The political scene – the expectations of the World Bank reassure the country

The agreement of the World Bank with the Central Bank that the Dominican Republic will be one of the few countries in Latin America that will achieve growth in its economy now and next year, is the reason for calm for the country.

In its latest Global Economic Prospects report, the World Bank lowered its growth forecast to nearly two dozen countries, but not so for the Middle East country, which got 5.0% for this year and next, and far from 2 and more for other countries in the region that The epidemic hit her.

The Dominican economy grew by 5.8% in the January-April 2022 period, well above its potential rate, the Central Bank of the Dominican Republic (BCRD) reported in its analysis. In the month of April recorded an increase of 4.7%? The World Bank warns that “as an exacerbating factor of the damage caused by the COVID-19 pandemic, the Russian invasion of Ukraine has exacerbated the slowdown in the global economy, ushering in what could become a prolonged period of low growth and high inflation.

The risk of an economic situation that has prevented many countries from growing is that it increases the risk of stagflation (a period of high inflation accompanied by economic stagnation) “with potentially severe consequences for middle and low income economies”.

The recovery will be key to growth for some Caribbean islands, which will reach 8.0, for the Bahamas, 8.5, for Barbados and Saint Vincent and the Grenadines, they will have 8.3% and Panama, 7.8, throughout this year. The forecast drops a few points for all countries in 2023.

BCRD Report
The central bank reported that the Dominican economy grew by 5.8% in the January-April 2022 period, well above its likely rate. In April, it recorded an annual increase of 4.7%. Growth in the first quarter of the year was 6.1%.

BCRD stresses that such positive outcomes underscore the resilience of the Dominican economy in the face of today’s prevailing international environment, characterized by recent geopolitical conflicts and global cost shock.

The state institution, more than any other entity, regularly informs the state, especially after the pandemic, of the steps the state is taking and the monthly indicator of economic activity with the acronym IMAE.

The International Monetary Fund (IMF) as well as the international risk rating agency Moody’s highlighted the good performance of the Dominican economy, reaffirming that the country’s outlook remains favourable. They expect gross domestic product (GDP) growth of around 5.0% in line with British Columbia’s forecasting system. When analyzing the performance of various sectors that affect the economy, the Central Bank sees hotels, bars and restaurants in the lead with 39.9%, while other service activities increased by 11.2% in the January-April period. It indicates that manufacturing free zones 8.2%, transportation and storage 8.2%, communications 7.6%, public administration 7.5%, health 7.4%, commerce 7.1%, financial services 6.5%, construction 4.6%, among others.

The arrival of 1,943,493 foreign visitors resulted in a relative variance of 39.9% during the first four months of the year, which equates to an annual growth of 181.2%, as well as an average occupancy rate of over 70%. The total number of visitors in April was 62,010, an all-time high.

It is clear that the campaign carried out by the Ministry of Tourism and Promotion Abroad and the good management of the COVID-19 epidemic have contributed to the indicated achievements, since during this period there was an occupancy rate of 70%.

Explain the price hike
The BCRD explains the reasons why central banks are raising their monetary policy rates, as they did recently by raising them from 5.50 to 6.50. Communications Director Luis Martin Gomez teaches about pricing.

He says that most central banks have price stability as their most important goal, so to achieve their goals, they use various tools, the most important of which is the monetary policy rate (MPR).

This rate, says a BCRD spokesperson, provides an indication of the type of policy a central bank is implementing and serves as a reference for interest rates in the financial system and capital market, and is a clear indicator of the cost of money.

The official presenter of the BCRD asks: “When should the central bank raise or lower the rates of monetary policy,” and explains that such decisions are related to the conditions that the economy is facing at a particular time.

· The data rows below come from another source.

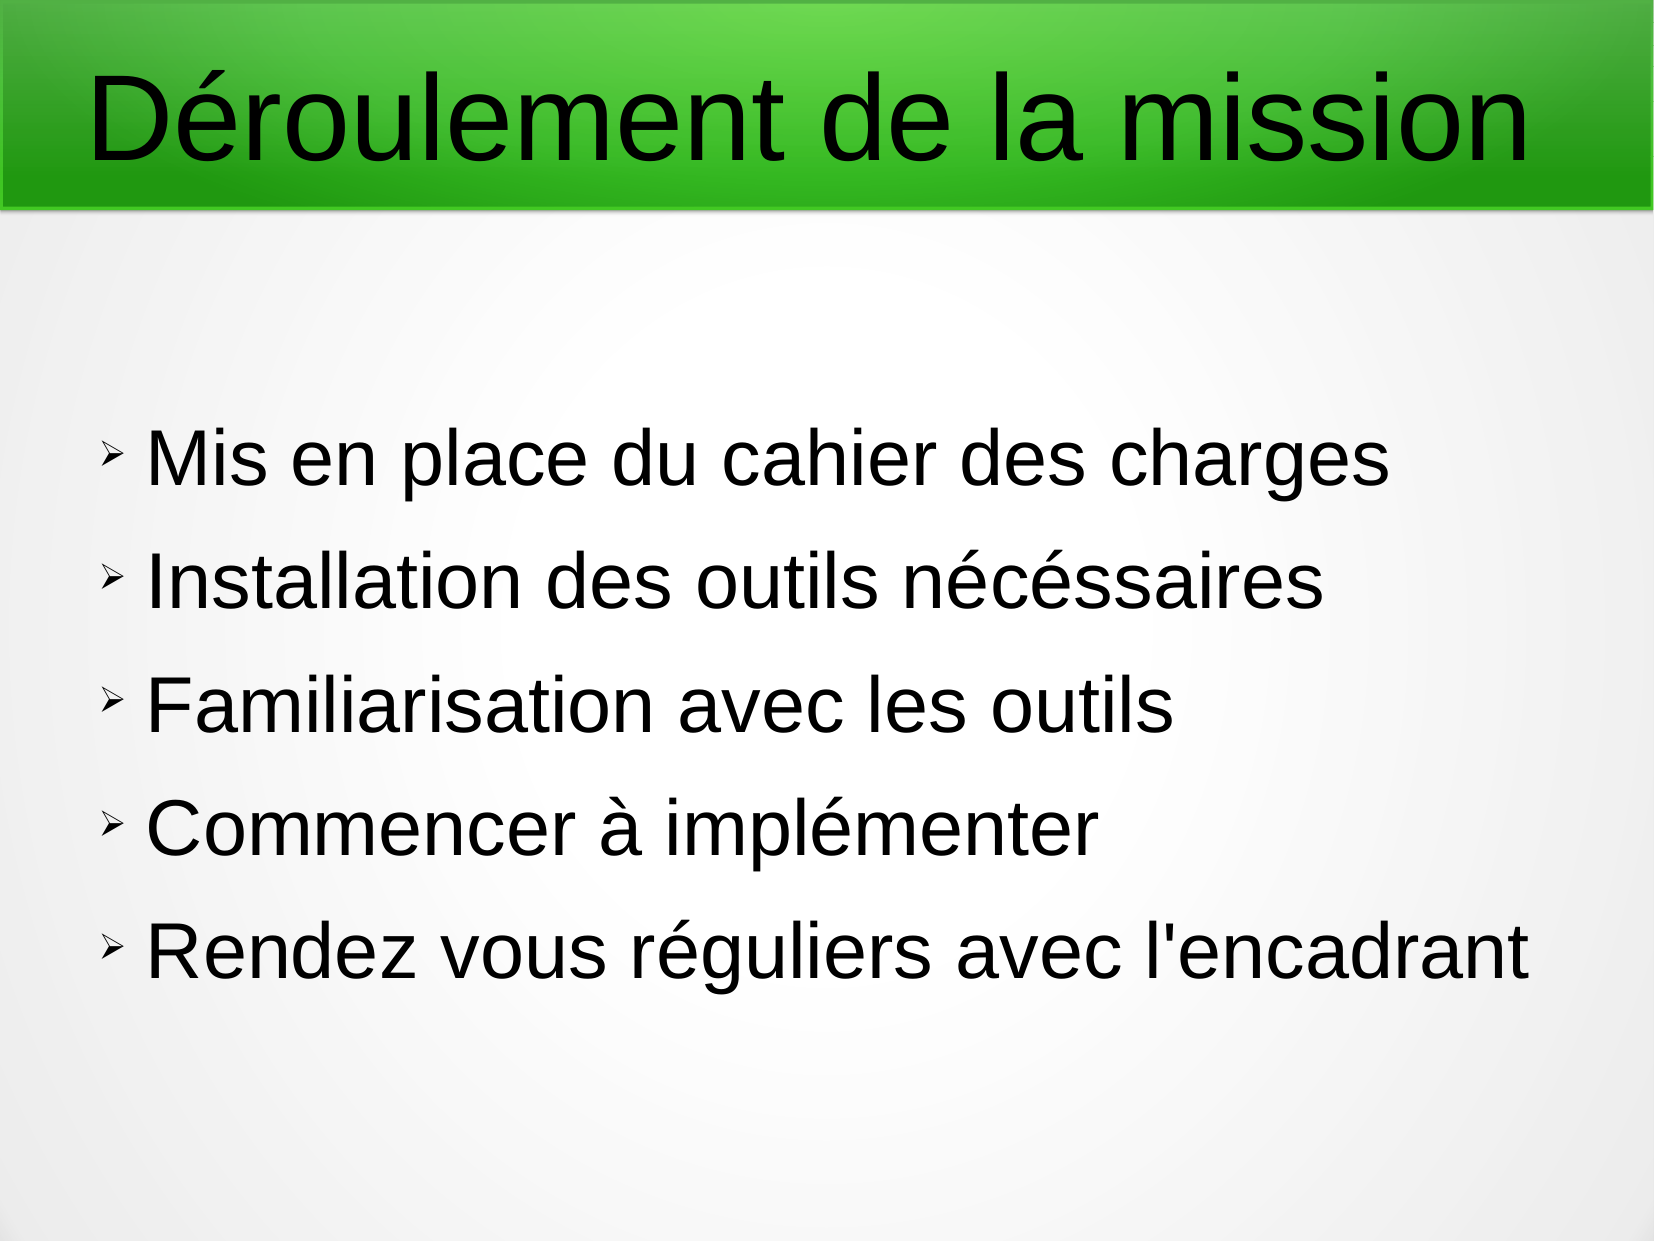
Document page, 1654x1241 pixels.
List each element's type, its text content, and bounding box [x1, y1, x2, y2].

title Déroulement de la mission [82, 47, 1571, 189]
list Mis en place du cahier des charges Installation des outils nécéssaires Familiarisation avec les outils Commencer à implémenter Rendez vous réguliers avec l'encadrant [82, 290, 1571, 1010]
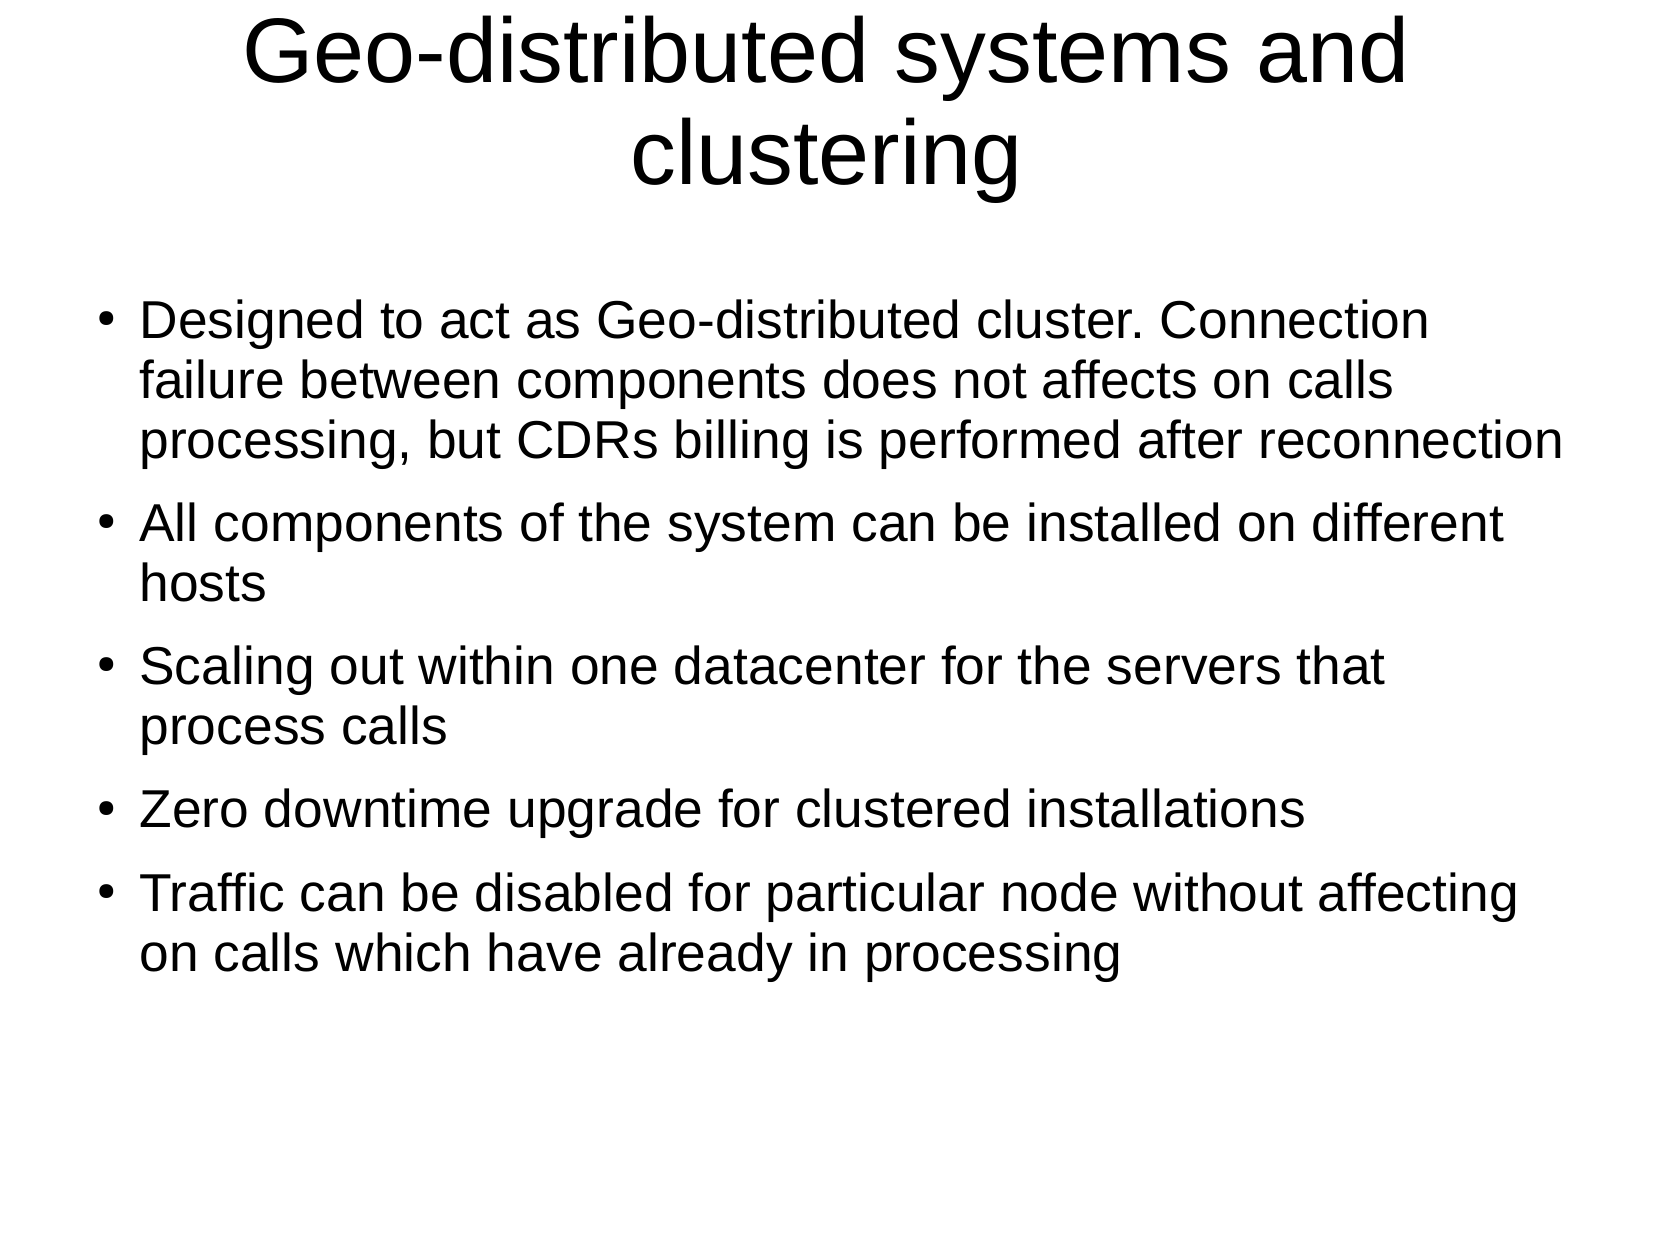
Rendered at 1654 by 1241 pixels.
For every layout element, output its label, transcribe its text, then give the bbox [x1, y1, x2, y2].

It indicates that if the economy is facing inflationary pressures and experiencing high growth, then central banks increase rates to encourage savings and thus avoid rising economic activity, which helps to achieve a balance between demand for goods and services and national productive capacity.

If, as Lewis Martin says, the economy is in a state of low growth and the absence of inflationary pressures, the institution reduces the rate of monetary policy to promote the stimulation of consumption and investment through low interest rates, which encourages economic agents to choose to increase financing.

What is happening now as the world faces an inflationary shock from high oil prices, rising costs of many commodities and Russia’s war against Ukraine, is that pressure is created to raise interest rates.

He cites the US raising interest rates by 75 points, Canada by 125 and England by 90, to name only three cases. The expectation is that it can increase further. Given this situation, the Bank of British Columbia preemptively raised its monetary policy rate by 350 points, from 3.00 in December 2021 to 6.50 points today.

This was done to counter domestic inflation, while being careful not to cause a sudden drop in economic activity and employment.